-
-
Notifications
You must be signed in to change notification settings - Fork 78
Description
Hello,
We are facing an issue after upgrading from Streamiz v1.6.0 to v1.7.0. During a rebalance, our pods running on Kubernetes fail to correctly acquire their new partition assignments and become unresponsive. This behavior did not exist in v1.6.0.
Description
When a rebalance is triggered (e.g., by a pod starting, stopping, or sometimes after a consumer is fenced), the stream thread does not seem to handle the new partition assignment correctly and we have been observing log messages like this:
Partition assignment took (time in ms) Currently assigned active tasks: -> Empty space instead of something like this:
Partition assignment took 00:00:00.0007995 ms. Currently assigned active tasks: 0-6
However, following this, one or more pods enter an unresponsive state. They remain running but stop processing messages entirely, effectively becoming "zombies". It appears as though the task assignment for the revoked/assigned partitions is not completed successfully, leaving the thread in a stalled state.
Configuration used
Streamiz Version: 1.7.0 (upgraded from 1.6.0 where the issue was not present)
Confluent Kafka Version: The one used by Streamiz (2.6.1)
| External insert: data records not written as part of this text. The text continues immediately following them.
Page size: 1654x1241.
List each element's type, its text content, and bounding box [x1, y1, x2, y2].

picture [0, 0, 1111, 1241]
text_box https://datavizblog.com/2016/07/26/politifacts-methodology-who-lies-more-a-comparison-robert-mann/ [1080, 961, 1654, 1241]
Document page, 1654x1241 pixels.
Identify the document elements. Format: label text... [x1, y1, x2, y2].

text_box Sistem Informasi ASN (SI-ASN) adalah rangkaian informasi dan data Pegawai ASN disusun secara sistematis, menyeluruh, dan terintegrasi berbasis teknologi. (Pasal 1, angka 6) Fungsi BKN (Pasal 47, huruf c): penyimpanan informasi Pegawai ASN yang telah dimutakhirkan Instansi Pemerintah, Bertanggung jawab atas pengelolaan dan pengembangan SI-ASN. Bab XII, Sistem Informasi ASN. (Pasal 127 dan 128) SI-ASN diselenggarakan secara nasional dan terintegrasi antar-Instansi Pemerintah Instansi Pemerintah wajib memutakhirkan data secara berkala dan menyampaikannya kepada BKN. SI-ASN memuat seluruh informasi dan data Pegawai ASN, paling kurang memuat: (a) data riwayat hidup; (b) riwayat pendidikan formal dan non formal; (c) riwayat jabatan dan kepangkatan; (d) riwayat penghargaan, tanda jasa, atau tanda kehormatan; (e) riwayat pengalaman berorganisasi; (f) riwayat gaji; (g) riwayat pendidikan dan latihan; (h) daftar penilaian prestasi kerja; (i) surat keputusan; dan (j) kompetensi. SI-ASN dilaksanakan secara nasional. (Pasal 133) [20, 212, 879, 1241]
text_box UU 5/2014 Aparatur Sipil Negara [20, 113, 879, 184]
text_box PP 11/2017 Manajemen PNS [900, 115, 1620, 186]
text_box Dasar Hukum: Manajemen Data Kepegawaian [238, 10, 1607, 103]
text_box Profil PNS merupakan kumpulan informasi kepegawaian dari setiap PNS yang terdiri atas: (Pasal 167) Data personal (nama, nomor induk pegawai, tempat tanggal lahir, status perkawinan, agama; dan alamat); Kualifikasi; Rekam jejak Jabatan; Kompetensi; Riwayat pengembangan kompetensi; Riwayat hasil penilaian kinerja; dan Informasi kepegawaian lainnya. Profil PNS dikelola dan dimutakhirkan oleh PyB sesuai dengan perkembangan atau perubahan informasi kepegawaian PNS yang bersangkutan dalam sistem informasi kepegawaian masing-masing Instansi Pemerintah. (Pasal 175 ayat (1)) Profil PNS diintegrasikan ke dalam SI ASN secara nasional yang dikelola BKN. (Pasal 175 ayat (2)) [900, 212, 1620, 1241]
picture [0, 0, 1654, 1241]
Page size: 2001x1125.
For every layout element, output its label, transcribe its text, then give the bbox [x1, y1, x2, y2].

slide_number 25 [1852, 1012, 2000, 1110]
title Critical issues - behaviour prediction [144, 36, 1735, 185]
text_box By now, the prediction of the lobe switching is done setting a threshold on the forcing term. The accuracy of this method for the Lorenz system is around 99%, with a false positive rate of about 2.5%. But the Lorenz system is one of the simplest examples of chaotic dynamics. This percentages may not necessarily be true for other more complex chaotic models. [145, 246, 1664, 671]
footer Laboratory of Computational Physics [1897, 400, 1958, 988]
Deployment: Kubernetes (8 pods)
Processing Semantics: At-Least-Once
And part of the most important congif:
var streamConfig = new StreamConfig {
ApplicationId = "x-string", // Example ID
BootstrapServers = "...",
NumStreamThreads = 1,
SecurityProtocol = SecurityProtocol.Ssl,
MaxPollRecords = 100,
MaxPollIntervalMs = 120000,
SessionTimeoutMs = 30000,
HeartbeatIntervalMs = 10000,
PartitionAssignmentStrategy = PartitionAssignmentStrategy.CooperativeSticky,
AutoOffsetReset = AutoOffsetReset.Earliest
};
Stream property:
client.id:
num.stream.threads: 1
default.key.serdes: Streamiz.Kafka.Net.SerDes.ByteArraySerDes
default.value.serdes: Streamiz.Kafka.Net.SerDes.ByteArraySerDes
default.timestamp.extractor: Streamiz.Kafka.Net.Processors.Internal.FailOnInvalidTimestamp
commit.interval.ms: 30000
processing.guarantee: AT_LEAST_ONCE
transaction.timeout: 00:00:10
poll.ms: 100
max.poll.records: 100
max.poll.restoring.records: 1000
max.task.idle.ms: 0
buffered.records.per.partition: 2147483647
follow.metadata: True
replication.factor: -1
windowstore.changelog.additional.retention.ms: 86400000
offset.checkpoint.manager:
metrics.interval.ms: 30000
metrics.recording.level: INFO
log.processing.summary: 00:01:00
expose.librdkafka.stats: False
start.task.delay.ms: 5000
parallel.processing: False
max.degree.of.parallelism: 8
statestore.cache.max.bytes: 5242880
application.id: testid
Client property:
security.protocol: ssl
Consumer property:
max.poll.interval.ms: 120000
enable.auto.commit: False
enable.auto.offset.store: False
allow.auto.create.topics: False
partition.assignment.strategy: cooperative-sticky
auto.offset.reset: earliest
session.timeout.ms: 30000
heartbeat.interval.ms: 10000
Producer property:
allow.auto.create.topics: False
partitioner: murmur2_random
Admin client property:
allow.auto.create.topics: False
Notes
- On some occasions, this rebalance is preceded by a fencing message, but the core issue is the subsequent failure to recover.
Detected that the thread is being fenced. This implies that this thread missed a rebalance and dropped out of the consumer group. Will close out all assigned tasks and rejoin the consumer group.
- We recognize that adjusting configuration values such as MaxPollIntervalMs, SessionTimeoutMs, HeartbeatIntervalMs, or even MaxPollRecords can make rebalances less likely. However, these are only workarounds. The core issue remains: when a rebalance does occur, the partition assignment logic fails, causing pods to become unresponsive.